(DATASET EXCERPTS Opens)
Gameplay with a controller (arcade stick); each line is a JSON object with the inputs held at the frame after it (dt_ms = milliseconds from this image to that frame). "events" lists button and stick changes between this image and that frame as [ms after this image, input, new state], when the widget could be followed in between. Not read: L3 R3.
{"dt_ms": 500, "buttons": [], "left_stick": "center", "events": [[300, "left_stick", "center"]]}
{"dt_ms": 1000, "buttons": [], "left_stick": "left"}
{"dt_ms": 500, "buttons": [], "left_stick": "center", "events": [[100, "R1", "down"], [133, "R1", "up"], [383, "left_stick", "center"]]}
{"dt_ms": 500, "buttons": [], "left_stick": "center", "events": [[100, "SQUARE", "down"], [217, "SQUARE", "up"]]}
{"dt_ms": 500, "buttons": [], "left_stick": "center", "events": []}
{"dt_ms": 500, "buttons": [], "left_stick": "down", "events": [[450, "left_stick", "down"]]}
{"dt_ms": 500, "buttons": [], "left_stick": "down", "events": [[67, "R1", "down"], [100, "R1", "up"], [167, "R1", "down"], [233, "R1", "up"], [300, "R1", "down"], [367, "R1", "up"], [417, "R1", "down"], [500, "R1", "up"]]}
(DATASET EXCERPTS Closes)
YOUR OBJECTIVE
A single number is the whole answer: the count of lines above that hold "center".

RESULT BELOW
4